_TASK REQUIREMENTS_: The answer must consist solely of the lines from the start of the records through the line containing "Aktuelles Torverhältnis", restated word for word, with no pictures.

_DATA_:
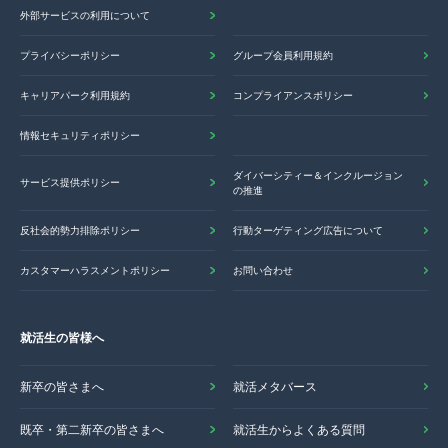
外部サービスの利用について
プライバシーポリシー
グループ会員利用規約
キャリアパーク利用規約
コンプライアンスポリシー
情報セキュリティポリシー
ダイバーシティー＆インクルージョン
サービス提供ポリシー
の推進
反社会的勢力排除ポリシー
行動ターゲティング広告について
カスタマーハラスメントポリシー
お問い合わせ
就活生の皆様へ
新卒の皆さまへ
就活メタバース
既卒・第二新卒の皆さまへ
就活生からよくある質問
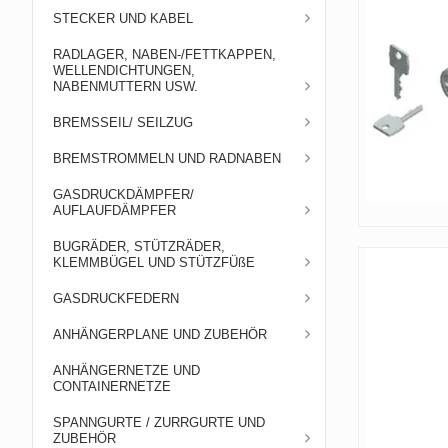
STECKER UND KABEL
RADLAGER, NABEN-/FETTKAPPEN,
WELLENDICHTUNGEN,
NABENMUTTERN USW.
BREMSSEIL/ SEILZUG
BREMSTROMMELN UND RADNABEN
GASDRUCKDÄMPFER/
AUFLAUFDÄMPFER
BUGRÄDER, STÜTZRÄDER,
KLEMMBÜGEL UND STÜTZFÜßE
GASDRUCKFEDERN
ANHÄNGERPLANE UND ZUBEHÖR
ANHÄNGERNETZE UND
CONTAINERNETZE
SPANNGURTE / ZURRGURTE UND
ZUBEHÖR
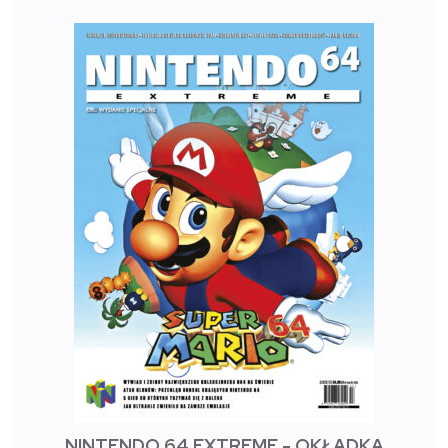
NINTENDO 64 EXTREME - OKŁADKA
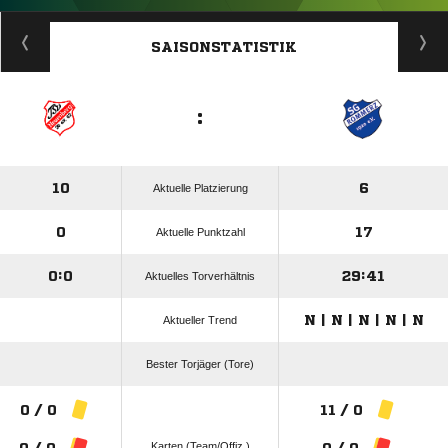
ANZEIGE
SAISONSTATISTIK
:
10
6
Aktuelle Platzierung
0
17
Aktuelle Punktzahl
0:0
29:41
Aktuelles Torverhältnis
N | N | N | N | N
Aktueller Trend
Bester Torjäger (Tore)
0 / 0
11 / 0
Karten (Team/Offiz.)
0 / 0
0 / 0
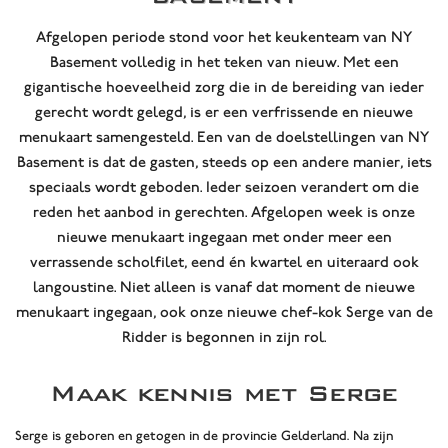
Afgelopen periode stond voor het keukenteam van NY
Basement volledig in het teken van nieuw. Met een
gigantische hoeveelheid zorg die in de bereiding van ieder
gerecht wordt gelegd, is er een verfrissende en nieuwe
menukaart samengesteld. Een van de doelstellingen van NY
Basement is dat de gasten, steeds op een andere manier, iets
speciaals wordt geboden. Ieder seizoen verandert om die
reden het aanbod in gerechten. Afgelopen week is onze
nieuwe menukaart ingegaan met onder meer een
verrassende scholfilet, eend én kwartel en uiteraard ook
langoustine. Niet alleen is vanaf dat moment de nieuwe
menukaart ingegaan, ook onze nieuwe chef-kok Serge van de
Ridder is begonnen in zijn rol.
Maak kennis met Serge
Serge is geboren en getogen in de provincie Gelderland. Na zijn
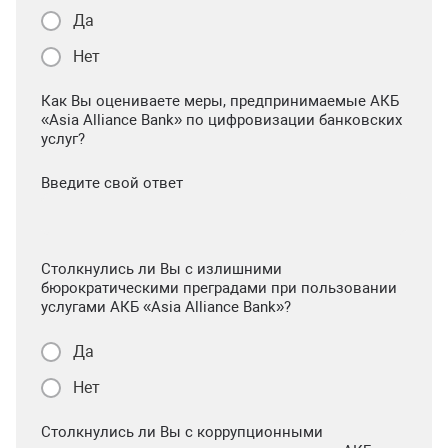
Да
Нет
Как Вы оцениваете меры, предпринимаемые АКБ
«Asia Alliance Bank» по цифровизации банковских
услуг?
Введите свой ответ
Столкнулись ли Вы с излишними
бюрократическими преградами при пользовании
услугами АКБ «Asia Alliance Bank»?
Да
Нет
Столкнулись ли Вы с коррупционными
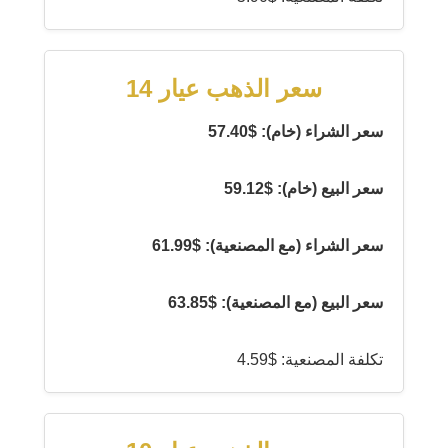
سعر الذهب عيار 14
سعر الشراء (خام): $57.40
سعر البيع (خام): $59.12
سعر الشراء (مع المصنعية): $61.99
سعر البيع (مع المصنعية): $63.85
تكلفة المصنعية: $4.59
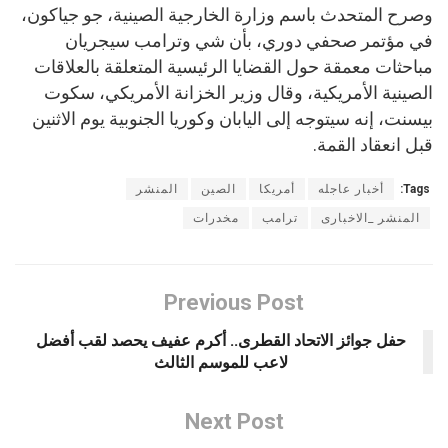
وصرح المتحدث باسم وزارة الخارجية الصينية، جو جياكون،
في مؤتمر صحفي دوري، بأن شي وترامب سيجريان
مباحثات معمقة حول القضايا الرئيسية المتعلقة بالعلاقات
الصينية الأمريكية، وقال وزير الخزانة الأمريكي، سكوت
بيسنت، إنه سيتوجه إلى اليابان وكوريا الجنوبية يوم الاثنين
قبل انعقاد القمة.
Tags:
أخبار عاجله
أمريكا
الصين
المنشر
المنشر _الاخبارى
ترامب
مخدرات
Previous Post
حفل جوائز الاتحاد القطرى.. أكرم عفيف يحصد لقب أفضل
لاعب للموسم الثالث
Next Post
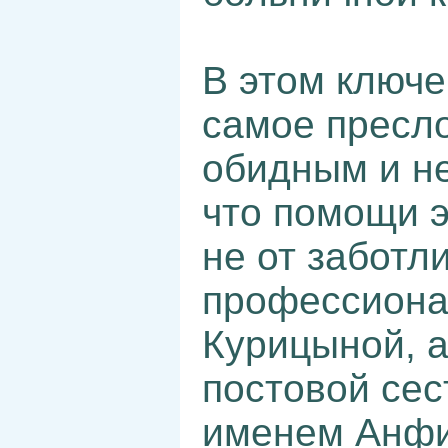
В этом ключе
самое пресл
обидным и н
что помощи э
не от заботл
профессиона
Курицыной, а
постовой сес
именем Анфи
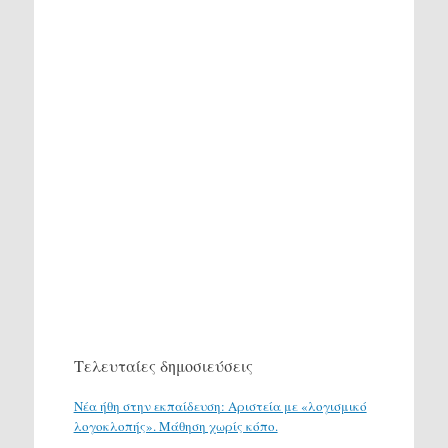
Τελευταίες δημοσιεύσεις
Νέα ήθη στην εκπαίδευση: Αριστεία με «λογισμικό
λογοκλοπής». Μάθηση χωρίς κόπο.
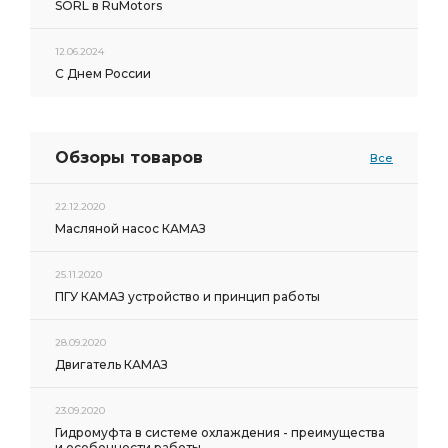
SORL в RuMotors
п/к КЗМД
ТНВД КАМАЗ ЕВРО-2
Аккумулятор STANDART
вал коленчатый кор.
12.06.2024
С Днем России
коленчатый кор.
Тюмень 6СТ-190L
ЯМЗ вала
ЯМЗ вала привода
ЯМЗ вала привода ТНВД
Привод вентилятора гидромуфта АГАТ
Обзоры товаров
Все
вентилятора гидромуфта АГАТ
вентилятора гидромуфта АГАТ ЧЗСА
22.12.2020
Масляной насос КАМАЗ
гидромуфта АГАТ
гидромуфта АГАТ ЧЗСА
25.11.2020
ПГУ КАМАЗ устройство и принцип работы
28.09.2020
Двигатель КАМАЗ
23.09.2020
Гидромуфта в системе охлаждения - преимущества
и особенности работы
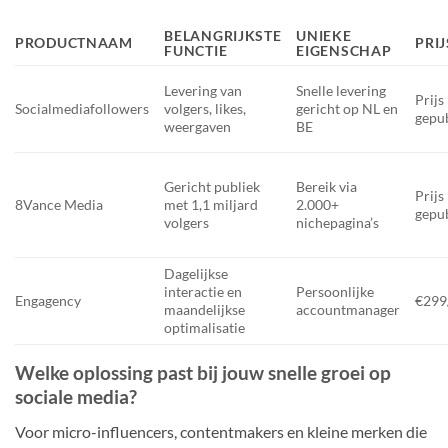
BELANGRIJKSTE
UNIEKE
PRODUCTNAAM
PRI
FUNCTIE
EIGENSCHAP
Levering van
Snelle levering
Prijs
Socialmediafollowers
volgers, likes,
gericht op NL en
gepu
weergaven
BE
Gericht publiek
Bereik via
Prijs
8Vance Media
met 1,1 miljard
2.000+
gepu
volgers
nichepagina’s
Dagelijkse
interactie en
Persoonlijke
Engagency
€299
maandelijkse
accountmanager
optimalisatie
Welke oplossing past bij jouw snelle groei op
sociale media?
Voor micro-influencers, contentmakers en kleine merken die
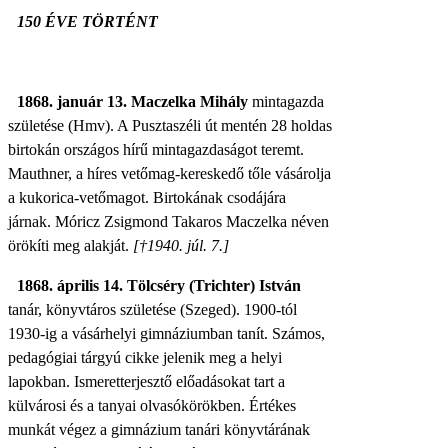
150 ÉVE TÖRTÉNT
1868. január 13. Maczelka Mihály
mintagazda
születése (Hmv). A Pusztaszéli út mentén 28 holdas
birtokán országos hírű mintagazdaságot teremt.
Mauthner, a híres vetőmag-kereskedő tőle vásárolja
a kukorica-vetőmagot. Birtokának csodájára
járnak. Móricz Zsigmond Takaros Maczelka néven
örökíti meg alakját.
[†1940. júl. 7.]
1868. április 14. Tölcséry (Trichter) István
tanár, könyvtáros születése (Szeged). 1900-tól
1930-ig a vásárhelyi gimnáziumban tanít. Számos,
pedagógiai tárgyú cikke jelenik meg a helyi
lapokban. Ismeretterjesztő előadásokat tart a
külvárosi és a tanyai olvasókörökben. Értékes
munkát végez a gimnázium tanári könyvtárának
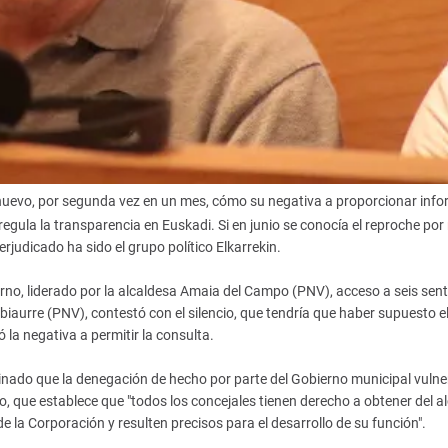
 nuevo, por segunda vez en un mes, cómo su negativa a proporcionar inf
egula la transparencia en Euskadi. Si en junio se conocía el reproche por
perjudicado ha sido el grupo político Elkarrekin.
erno, liderado por la alcaldesa Amaia del Campo (PNV), acceso a seis sen
ubiaurre (PNV), contestó con el silencio, que tendría que haber supuesto e
la negativa a permitir la consulta.
nado que la denegación de hecho por parte del Gobierno municipal vulne
o, que establece que "todos los concejales tienen derecho a obtener del a
 la Corporación y resulten precisos para el desarrollo de su función".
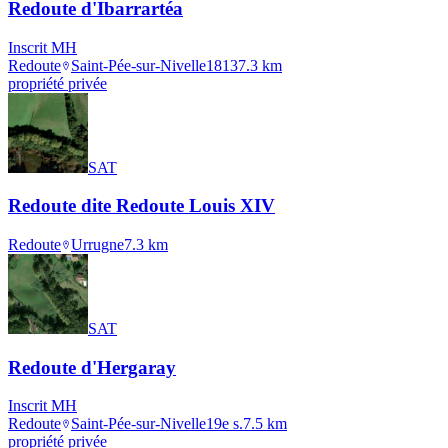
Redoute d'Ibarrartéa
Inscrit MH
Redoute
Saint-Pée-sur-Nivelle
1813
7.3
km
propriété privée
SAT
Redoute dite Redoute Louis XIV
Redoute
Urrugne
7.3
km
SAT
Redoute d'Hergaray
Inscrit MH
Redoute
Saint-Pée-sur-Nivelle
19e s.
7.5
km
propriété privée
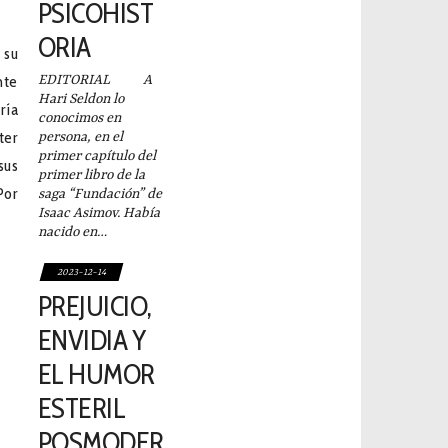
PSICOHIST
ORIA
 su
nte
EDITORIAL A
Hari Seldon lo
ría
conocimos en
ter
persona, en el
primer capítulo del
sus
primer libro de la
Por
saga “Fundación” de
Isaac Asimov. Había
nacido en…
2023-12-14
PREJUICIO,
ENVIDIA Y
EL HUMOR
ESTERIL
POSMODER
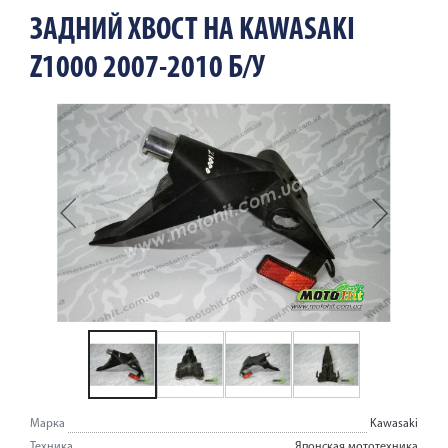
ЗАДНИЙ ХВОСТ НА KAWASAKI
Z1000 2007-2010 Б/У
Марка
Kawasaki
Техника
Японская мототехника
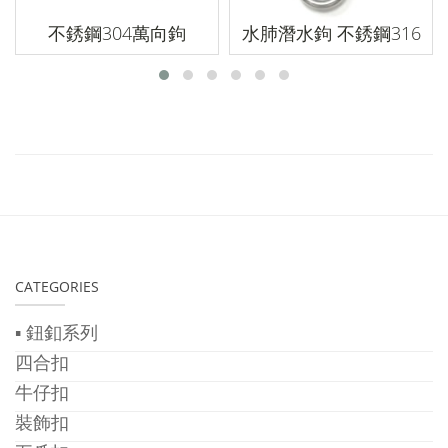
不銹鋼304萬向鉤
水肺潛水鉤 不銹鋼316
CATEGORIES
▪ 鈕釦系列
四合扣
牛仔扣
裝飾扣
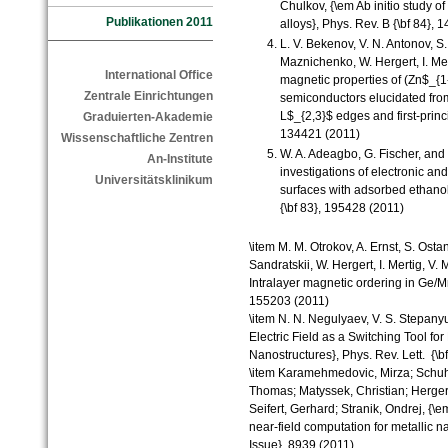
Chulkov
,
{
\em
Ab
initio
study
of
Publikationen 2011
alloys
},
Phys
.
Rev
. B {
\bf
84}, 1
L. V.
Bekenov
, V. N.
Antonov
, S
Maznichenko
, W.
Hergert
,
I.
Mer
International Office
magnetic
properties
of
(
Zn
$_{1
Zentrale Einrichtungen
semiconductors
elucidated
fro
L
$_{2,3}$
edges
and
first
-
princ
Graduierten-Akademie
134421 (2011)
Wissenschaftliche Zentren
W. A.
Adeagbo
, G. Fischer, and
An-Institute
investigations
of
electronic
an
Universitätsklinikum
surfaces
with
adsorbed
ethano
{
\bf
83}, 195428 (2011)
\item
M. M.
Otrokov
, A. Ernst, S.
Ostan
Sandratskii
, W.
Hergert
, I.
Mertig
,
V. 
Intralayer
magnetic
ordering
in
Ge
/
M
155203 (2011)
\item
N. N.
Negulyaev
, V. S.
Stepany
Electric
Field
as
a
Switching
Tool for
Nanostructures
},
Phys
.
Rev
.
Lett
. {
\bf
\item
Karamehmedovic
,
Mirza
; Schu
Thomas;
Matyssek
, Christian;
Herger
Seifert
, Gerhard;
Stranik
,
Ondrej
,
{
\e
near
-
field
computation
for metallic
na
Issue
}, 8939 (2011)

_ANSWER BOX_:
外部サービスの利用について
プライバシーポリシー
グループ会員利用規約
キャリアパーク利用規約
コンプライアンスポリシー
情報セキュリティポリシー
ダイバーシティー＆インクルージョン
サービス提供ポリシー
の推進
反社会的勢力排除ポリシー
行動ターゲティング広告について
カスタマーハラスメントポリシー
お問い合わせ
就活生の皆様へ
新卒の皆さまへ
就活メタバース
既卒・第二新卒の皆さまへ
就活生からよくある質問
STECKER UND KABEL
RADLAGER, NABEN-/FETTKAPPEN,
WELLENDICHTUNGEN,
NABENMUTTERN USW.
BREMSSEIL/ SEILZUG
BREMSTROMMELN UND RADNABEN
GASDRUCKDÄMPFER/
AUFLAUFDÄMPFER
BUGRÄDER, STÜTZRÄDER,
KLEMMBÜGEL UND STÜTZFÜßE
GASDRUCKFEDERN
ANHÄNGERPLANE UND ZUBEHÖR
ANHÄNGERNETZE UND
CONTAINERNETZE
SPANNGURTE / ZURRGURTE UND
ZUBEHÖR
NINTENDO 64 EXTREME - OKŁADKA
ANZEIGE
SAISONSTATISTIK
:
10
6
Aktuelle Platzierung
0
17
Aktuelle Punktzahl
0:0
29:41
Aktuelles Torverhältnis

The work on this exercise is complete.